Say "shrimp plant" to five gardeners and you're likely to get at least two, if not three or four or even five, different descriptions. To some, the shrimp plant will forever be the Pachystachys lutea, which is also known as the golden shrimp plant
and is truly a beautiful plant. To others, the name is applied to one of the various Justicia species, especially the J. brandegeana. To make matters slightly more confusing, the J. brandegeana is also known as the Beloperone guttata. This plant features a, well, shrimpy colored flower bract that hangs from the stem tips. In their native environment, these plants grow up to six feet tall and have fairly brittle stems. Indoor growers, however, are more likely to trim their plant to keep it manageable and thus reduce its tendency to snap. Care for these plants is relatively uncomplicated, providing you can give it enough water and warmth.
- Light: Provide bright indoor light, but not full midday sun. They are perfect for atriums or other areas that are flooded with bright natural light.
- Water: They need plenty of water in the summer months, when they should never be allowed to dry out. Dry plants are more prone to leaf-drop. In the winter months, assuming you plan to keep it that long, cut the water back and don't let the temperatures get below 55˚F.
- Fertilizer: Feed weekly with a weak liquid fertilizer that includes micronutrients and encourages blooming.

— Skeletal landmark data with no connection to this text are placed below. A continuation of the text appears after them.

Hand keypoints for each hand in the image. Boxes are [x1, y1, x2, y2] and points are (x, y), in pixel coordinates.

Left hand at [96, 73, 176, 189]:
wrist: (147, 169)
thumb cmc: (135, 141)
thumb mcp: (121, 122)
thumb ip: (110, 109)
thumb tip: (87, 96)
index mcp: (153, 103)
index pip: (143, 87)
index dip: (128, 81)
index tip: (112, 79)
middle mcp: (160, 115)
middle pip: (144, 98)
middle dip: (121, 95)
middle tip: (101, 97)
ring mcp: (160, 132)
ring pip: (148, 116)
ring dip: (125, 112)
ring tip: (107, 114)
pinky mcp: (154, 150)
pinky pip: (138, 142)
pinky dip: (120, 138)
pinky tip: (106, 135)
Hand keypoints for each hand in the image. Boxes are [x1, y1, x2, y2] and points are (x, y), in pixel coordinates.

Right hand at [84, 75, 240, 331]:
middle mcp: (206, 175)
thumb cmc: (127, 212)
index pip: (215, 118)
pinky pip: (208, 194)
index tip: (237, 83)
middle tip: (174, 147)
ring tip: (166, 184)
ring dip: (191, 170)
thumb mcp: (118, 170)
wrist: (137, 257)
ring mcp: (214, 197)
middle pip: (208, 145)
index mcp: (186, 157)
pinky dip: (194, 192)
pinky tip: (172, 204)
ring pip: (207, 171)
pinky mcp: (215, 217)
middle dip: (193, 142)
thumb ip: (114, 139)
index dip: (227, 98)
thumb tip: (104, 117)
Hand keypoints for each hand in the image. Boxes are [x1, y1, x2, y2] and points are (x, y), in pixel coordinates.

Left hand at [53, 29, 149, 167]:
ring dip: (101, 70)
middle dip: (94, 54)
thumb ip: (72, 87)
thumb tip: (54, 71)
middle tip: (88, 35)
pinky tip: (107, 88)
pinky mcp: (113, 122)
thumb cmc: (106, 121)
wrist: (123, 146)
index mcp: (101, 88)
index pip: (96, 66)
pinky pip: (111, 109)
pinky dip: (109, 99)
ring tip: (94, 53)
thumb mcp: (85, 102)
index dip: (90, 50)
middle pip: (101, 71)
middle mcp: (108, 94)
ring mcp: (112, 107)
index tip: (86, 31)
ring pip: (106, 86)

These are relatively high feeders and will respond well to amply fertilization.
- Soil: A light, fast-draining potting soil is perfect. You can use fortified soils.
These are relatively easy to propagate from stem-tip cuttings. To propagate successfully, take a cutting and dip it into rooting hormone
, then place into a pot with seedling soil or a sterile rooting mix. The key to successful cuttings is to provide plenty of warmth and humidity, so aim to keep your cuttings at around 80˚F with high ambient humidity. Do not allow them to sit in water-logged soil.
Repot annually or every other year, depending on their growth rate. If you're growing in a large pot, you can move them outside to the patio during the summer, where they will likely grow much quicker and fill up their pots faster. At the end of the season, cut the plant back (you can cut these back almost all the way to soil and they'll spring back), then move it to its winter home. In the spring, repot when the first flush of new growth emerges. If you keep it indoors all summer long, you should only have to repot every other year.
There are hundreds of species of Justicia shrubs all over the world. The J. brandegeana species is originally from Mexico and has been popularized as a landscape plant through the southern United States. Although there is some confusion surrounding the naming of this plant, as long as you ask for a Justicia brandegeana, you'll be getting the right plant.
These plants benefit from a hard pruning every spring (no matter whether you grow them inside or out). Pruning encourages bushiness in the plant, and although this is unscientific, they have always bloomed more vigorously for me after a hard pruning. Well-grown specimens are typically provided with loads of water, fertilizer, warmth, and light. These conditions closely imitate their natural habitat, which is understory or transitional areas in subtropical climates. They are vulnerable to aphids and spider mites, so look for symptoms of infestation and treat immediately. Older plants are more brittle also, so be careful not to break stems (unless you're pruning). As a last note, there is some conflicting information out there about their temperature sensitivity. Personally, I have found that they are sensitive to temperature and will yellow or brown in temperatures below about 55˚F, especially in arid conditions. However, they will readily grow back as soon as the temperatures warm back up.